Up until Wednesday, the Hawks had avoided any postponements because of the coronavirus.

Although it makes the season more difficult to deal with, this wasn’t unexpected, third-year wing Kevin Huerter said, as the NBA tries to play a season outside the bubble environment it used for the 2019 season’s restart in Orlando.

“Every day is kind of different,” Huerter said Wednesday. “In some ways, we kind of expected this. The numbers tell you at some point we were going to be affected as a team, as the NBA, it wasn’t just going to be clean all the way across the board. So you kind of expected that at some point, something like this might happen. But every day is really kind of different, there is no routine right now, and again, a day like (Wednesday), a game gets canceled, all the sudden we have practice at 1:30 p.m.

“It definitely is different, especially for guys that have been in the NBA for a couple years, you have shootaround, you have pregame meals and everything’s kind of timed out. But we kind of knew this was going to be a unique year, kind of expected certain guys to be out. This coronavirus was going to affect everybody. So we’ve had to change accordingly and you just kind of deal with it.”
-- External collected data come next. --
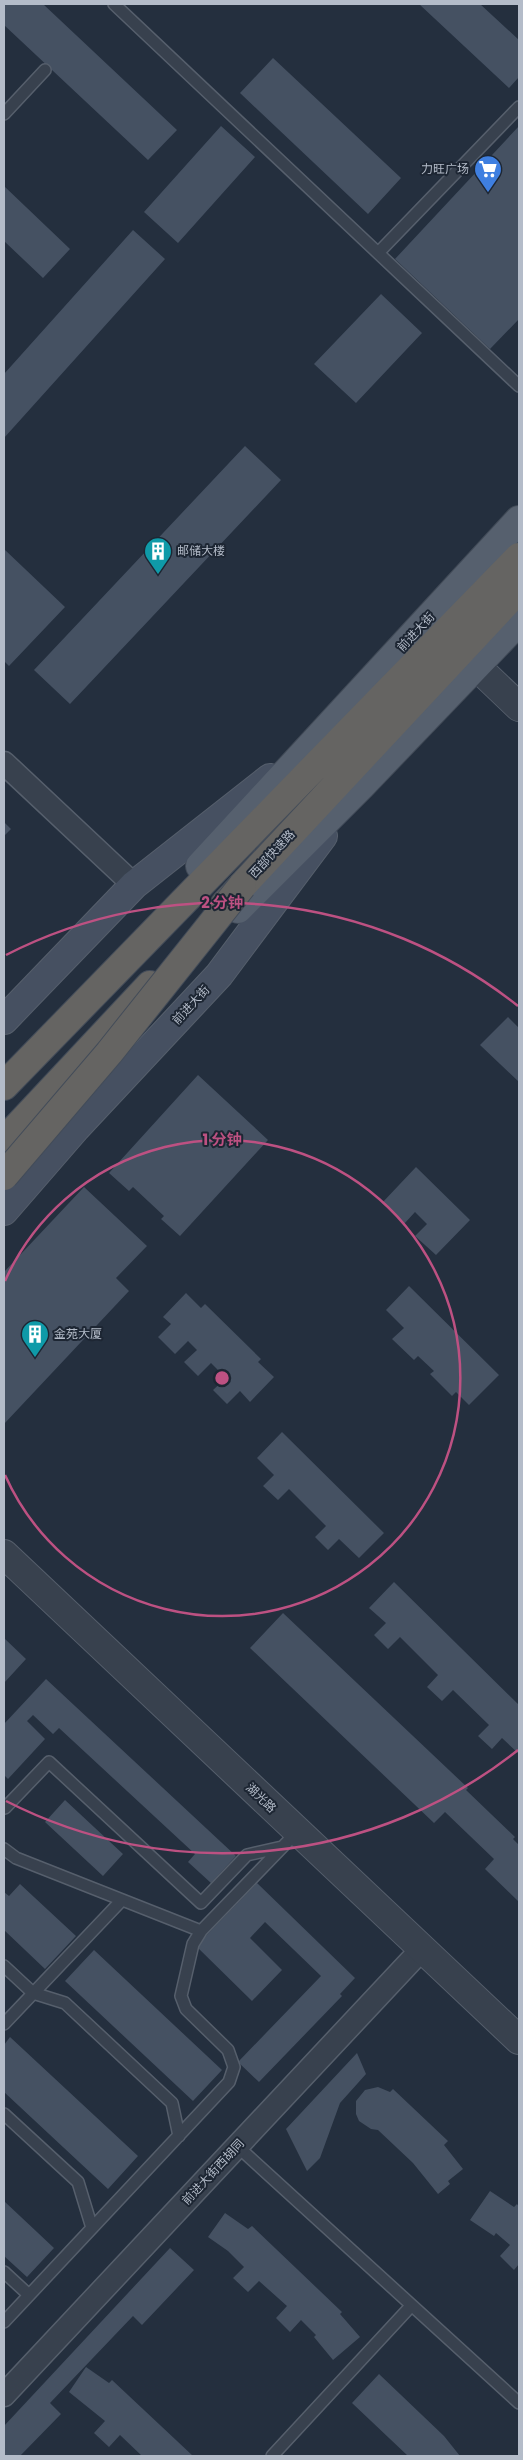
<svg xmlns="http://www.w3.org/2000/svg" width="523" height="2460" font-family="Poppins,'Noto Sans SC',sans-serif">
	<rect width="100%" height="100%" fill="#242f3e"/>
	<path fill="#455162" d="M 4,4 L 43,4 L 177,130 L 148,160 L 4,25 Z
		M 419,4 L 480,4 L 519,40 L 519,77 L 509,88 Z
		M 273,58 L 401,178 L 368,214 L 240,93 Z
		M 221,126 L 255,157 L 178,243 L 144,212 Z
		M 519,126 L 519,319 L 490,349 L 395,259 Z
		M 4,186 L 70,249 L 43,278 L 4,241 Z
		M 133,230 L 165,259 L 4,438 L 4,374 Z
		M 381,294 L 422,333 L 356,403 L 314,364 Z
		M 245,446 L 281,480 L 70,704 L 34,670 Z
		M 4,549 L 65,607 L 9,666 L 4,661 Z
		M 4,822 L 11,829 L 4,836 Z
		M 508,1017 L 519,1028 L 519,1082 L 480,1045 Z
		M 198,1075 L 268,1140 L 180,1236 L 161,1219 L 164,1216 L 133,1187 L 129,1191 L 109,1173 Z
		M 416,1167 L 470,1220 L 436,1255 L 415,1236 L 427,1224 L 415,1212 L 404,1224 L 382,1203 Z
		M 84,1187 L 147,1246 L 116,1278 L 129,1291 L 4,1424 L 4,1272 Z
		M 409,1286 L 499,1375 L 469,1405 L 456,1392 L 452,1396 L 430,1374 L 434,1371 L 418,1356 L 414,1360 L 392,1339 L 404,1328 L 386,1310 Z
		M 186,1293 L 201,1308 L 205,1304 L 261,1359 L 258,1362 L 274,1377 L 250,1402 L 240,1391 L 227,1404 L 213,1390 L 226,1378 L 211,1363 L 198,1376 L 184,1362 L 197,1350 L 188,1341 L 175,1354 L 158,1337 L 171,1324 L 163,1317 Z
		M 282,1432 L 384,1533 L 359,1558 L 339,1539 L 328,1550 L 315,1537 L 326,1526 L 289,1489 L 278,1500 L 263,1486 L 274,1475 L 257,1458 Z
		M 394,1582 L 519,1705 L 519,1754 L 502,1738 L 492,1749 L 478,1736 L 489,1725 L 453,1690 L 442,1701 L 427,1687 L 438,1675 L 400,1637 L 388,1649 L 374,1635 L 386,1623 L 369,1608 Z
		M 283,1613 L 468,1788 L 466,1790 L 515,1837 L 513,1839 L 519,1845 L 519,1902 L 485,1869 L 494,1859 L 445,1812 L 434,1823 L 250,1648 Z
		M 4,1638 L 26,1659 L 4,1683 Z
		M 46,1679 L 236,1856 L 211,1883 L 188,1862 L 195,1854 L 59,1728 L 53,1734 L 33,1715 L 27,1721 L 45,1739 L 8,1779 L 4,1775 L 4,1724 Z
		M 65,1800 L 123,1854 L 103,1876 L 45,1822 Z
		M 257,1883 L 355,1978 L 340,1994 L 342,1996 L 259,2082 L 238,2062 L 321,1976 L 265,1922 L 250,1938 L 282,1970 L 252,2001 L 196,1946 Z
		M 20,1884 L 76,1936 L 45,1969 L 4,1930 L 4,1892 L 9,1896 Z
		M 94,1950 L 222,2070 L 193,2101 L 65,1981 Z
		M 10,2037 L 138,2156 L 108,2189 L 4,2092 L 4,2045 Z
		M 357,2053 L 366,2074 L 340,2103 L 320,2158 L 307,2171 L 286,2129 Z
		M 378,2087 L 390,2092 L 393,2089 L 448,2141 L 444,2145 L 463,2169 L 448,2181 L 450,2184 L 438,2194 L 413,2163 L 378,2130 L 371,2129 L 359,2121 L 356,2114 L 356,2101 L 365,2090 Z
		M 490,2191 L 514,2207 L 517,2204 L 519,2207 L 519,2264 L 514,2270 L 500,2256 L 510,2245 L 496,2233 L 494,2236 L 470,2220 Z
		M 4,2201 L 54,2248 L 27,2277 L 4,2256 Z
		M 225,2213 L 248,2229 L 252,2226 L 342,2312 L 340,2314 L 360,2337 L 333,2360 L 314,2337 L 316,2335 L 301,2320 L 290,2332 L 276,2318 L 287,2306 L 259,2281 L 248,2292 L 233,2278 L 244,2267 L 228,2251 L 208,2237 Z
		M 170,2248 L 194,2270 L 142,2325 L 133,2316 L 50,2403 L 61,2414 L 20,2456 L 4,2456 L 4,2426 Z
		M 86,2367 L 109,2383 L 112,2380 L 193,2456 L 142,2456 L 120,2435 L 109,2447 L 94,2433 L 105,2421 L 69,2392 Z
		M 379,2374 L 444,2436 L 460,2456 L 408,2456 L 352,2403 Z"/>
	<g fill="none" stroke-linecap="round" stroke-linejoin="round">
		<g stroke="#565f6c" stroke-width="14">
			<path id="service" d="M 114,4 L 519,386
				M 4,114 L 45,70
				M 379,252 L 519,107
				M 5,1808 L 49,1762 L 201,1903 L 247,1855 L 282,1847
				M 4,1849 L 16,1858 L 201,1931
				M 4,1966 L 33,1993 L 65,2003 L 172,2103 L 179,2136
				M 4,2024 L 121,1901
				M 4,2114 L 78,2182 L 92,2228
				M 237,2146 L 519,2403
				M 4,2272 L 29,2295
				M 4,2322 L 229,2082 L 234,2067 L 228,2050 L 186,2009 L 181,1996 L 193,1944 L 201,1931 L 297,1832
				M 272,2456 L 411,2306"/>
		</g>
		<g stroke="#565f6c" stroke-width="25">
			<path id="minor" d="M 4,763 L 134,885
				M 4,2395 L 422,1949"/>
		</g>
		<g stroke="#565f6c" stroke-width="30">
			<path id="tertiary" d="M 476,666 L 519,707
				M 4,1554 L 519,2040"/>
		</g>
		<g stroke="#565f6c" stroke-width="30">
			<path id="secondary" d="M 4,1020 L 134,885 L 270,778
				M 4,1211 L 76,1128 L 219,975 L 323,836"/>
		</g>
		<g stroke="#414a57" stroke-width="30">
			<path id="primary" d="M 200,866 L 519,520
				M 238,909 L 361,786 L 519,621"/>
		</g>
		<g stroke="#434c59" stroke-width="30">
			<path id="trunk" d="M 225,904 L 519,589
				M 4,1086 L 519,557
				M 4,1141 L 150,985"/>
		</g>
		<use href="#service" stroke="#38414e" stroke-width="11"/>
		<use href="#minor" stroke="#38414e" stroke-width="22"/>
		<use href="#tertiary" stroke="#38414e" stroke-width="28"/>
		<use href="#secondary" stroke="#465061" stroke-width="28"/>
		<use href="#primary" stroke="#56606e" stroke-width="28"/>
		<use href="#trunk" stroke="#656462" stroke-width="28"/>
		<g stroke="#434c59" stroke-width="30" stroke-linecap="butt">
			<path id="trunk-bridge" d="M 4,1176 L 109,1053 L 242,886"/>
		</g>
		<use href="#trunk-bridge" stroke="#656462" stroke-width="28"/>
	</g>
	<g fill="none" stroke="#bd5182" stroke-width="2.5">
		<path d="M5 1281A238 238 0 1 1 5 1475"/>
		<path d="M518 1750A475 475 0 0 1 6 1801M6 955A475 475 0 0 1 518 1006"/>
	</g>
	<defs>
		<g id="supermarket-pin" transform="scale(1.4375)"><path d="M0 17L-7.5 6A9.5 9.5 0 1 1 7.5 6Z" fill="#3f7fe0" stroke="#1d2633"/><path d="M-6-5.5h2.5l.6 2H6L4.5 2H-2.5L-4.4-4H-6ZM-1.5 3.2a1.3 1.3 0 1 0 .1 0ZM3 3.2a1.3 1.3 0 1 0 .1 0Z" fill="#fff"/></g>
		<g id="building-pin" transform="scale(1.4375)"><path d="M0 17L-7.5 6A9.5 9.5 0 1 1 7.5 6Z" fill="#0f9aa8" stroke="#1d2633"/><path d="M-4-6H4V6H1V3H-1V6H-4ZM-2.5-4.3h1.7v1.8h-1.7ZM.8-4.3h1.7v1.8H.8ZM-2.5-1h1.7V.8h-1.7ZM.8-1h1.7V.8H.8Z" fill="#fff"/></g>
	</defs>
	<g fill-rule="evenodd">
		<use href="#supermarket-pin" x="488" y="169"/>
		<use href="#building-pin" x="158" y="551"/>
		<use href="#building-pin" x="35" y="1334"/>
	</g>
	<g text-anchor="middle" stroke-width="4" stroke-linejoin="round" paint-order="stroke">
		<g font-size="12" fill="#b4bcc9" stroke="#1d2633" text-anchor="start">
			<text x="469" y="173" text-anchor="end">力旺广场</text>
			<text x="177" y="555">邮储大楼</text>
			<text x="54" y="1338">金苑大厦</text>
		</g>
		<g font-size="12" fill="#b4bcc9" stroke="#1d2633">
			<text transform="translate(416 632) rotate(-47)" y="4">前进大街</text>
			<text transform="translate(272 854) rotate(-47)" y="4">西部快速路</text>
			<text transform="translate(191 1005) rotate(-47)" y="4">前进大街</text>
			<text transform="translate(261 1798) rotate(44)" y="4">湖光路</text>
			<text transform="translate(213 2172) rotate(-47)" y="4">前进大街西胡同</text>
		</g>
	</g>
	<circle cx="222" cy="1378" r="8" fill="#bd5182" stroke="#1d2633" stroke-width="2.5"/>
	<g font-size="15" text-anchor="middle" font-weight="bold" fill="#bd5182" stroke="#1d2633" stroke-width="4" stroke-linejoin="round" paint-order="stroke">
		<text x="222" y="908">2 分钟</text>
		<text x="222" y="1145">1 分钟</text>
	</g>
	<rect width="523" height="2460" fill="none" stroke="#b4bcc9" stroke-width="10"/>
</svg>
It does make it weird, though, fourth-year power forward John Collins said, when some people are isolating and can’t be with the team like they normally would.

“It’s something I’m getting adjusted to and trying to understand and process,” Collins said. ”Definitely been weird not having your regular group around and just being pulled away and them having to quarantine. Like I said, definitely very odd, something we’re just going to have to keep adjusting to with all the new rules they keep trying to implement. I don’t know. It’s weird.”